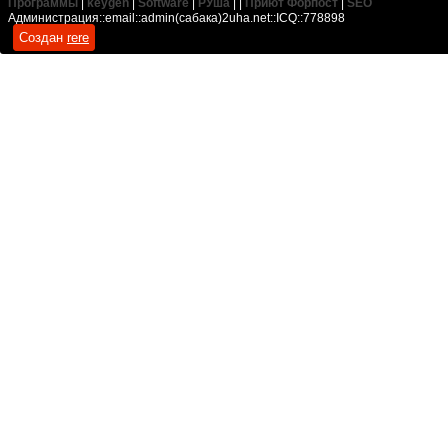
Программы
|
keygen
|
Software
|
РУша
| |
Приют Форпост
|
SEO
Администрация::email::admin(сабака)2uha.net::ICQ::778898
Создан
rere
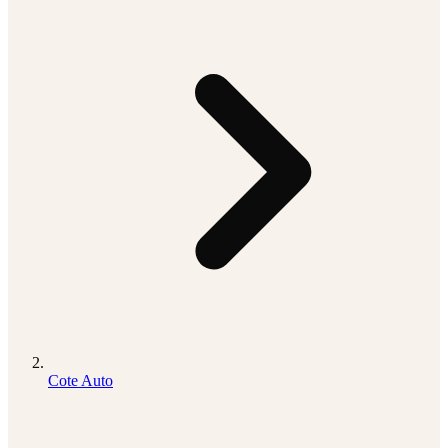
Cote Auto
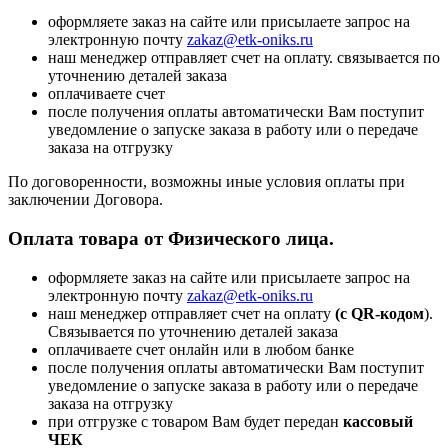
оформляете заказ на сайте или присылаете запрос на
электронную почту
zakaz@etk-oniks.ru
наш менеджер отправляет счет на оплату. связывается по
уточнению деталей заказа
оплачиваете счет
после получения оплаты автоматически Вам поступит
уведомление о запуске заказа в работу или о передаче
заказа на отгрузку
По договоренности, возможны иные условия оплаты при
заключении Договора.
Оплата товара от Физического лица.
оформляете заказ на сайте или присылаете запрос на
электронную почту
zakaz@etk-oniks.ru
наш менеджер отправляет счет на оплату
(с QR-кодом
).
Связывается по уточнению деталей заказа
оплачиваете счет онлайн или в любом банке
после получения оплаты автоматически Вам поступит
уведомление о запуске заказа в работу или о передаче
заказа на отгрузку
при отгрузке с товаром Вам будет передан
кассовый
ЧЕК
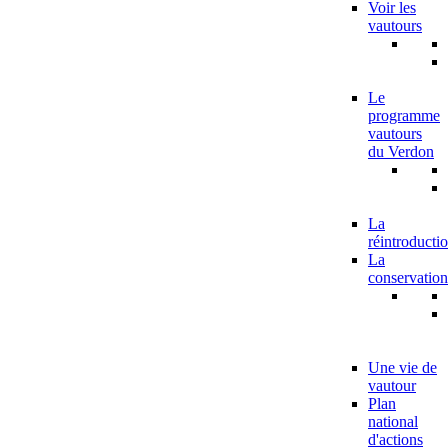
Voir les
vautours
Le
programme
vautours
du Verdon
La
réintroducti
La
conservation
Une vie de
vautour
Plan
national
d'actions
**********
Retype every line of text in the material above exactly, leaving out the pictures.

Программы
|
keygen
|
Software
|
РУша
| |
Приют Форпост
|
SEO
Администрация::email::admin(сабака)2uha.net::ICQ::778898
Создан
rere
Cote Auto
оформляете заказ на сайте или присылаете запрос на
электронную почту
zakaz@etk-oniks.ru
наш менеджер отправляет счет на оплату. связывается по
уточнению деталей заказа
оплачиваете счет
после получения оплаты автоматически Вам поступит
уведомление о запуске заказа в работу или о передаче
заказа на отгрузку
По договоренности, возможны иные условия оплаты при
заключении Договора.
Оплата товара от Физического лица.
оформляете заказ на сайте или присылаете запрос на
электронную почту
zakaz@etk-oniks.ru
наш менеджер отправляет счет на оплату
(с QR-кодом
).
Связывается по уточнению деталей заказа
оплачиваете счет онлайн или в любом банке
после получения оплаты автоматически Вам поступит
уведомление о запуске заказа в работу или о передаче
заказа на отгрузку
при отгрузке с товаром Вам будет передан
кассовый
ЧЕК
Voir les
vautours
Le
programme
vautours
du Verdon
La
réintroducti
La
conservation
Une vie de
vautour
Plan
national
d'actions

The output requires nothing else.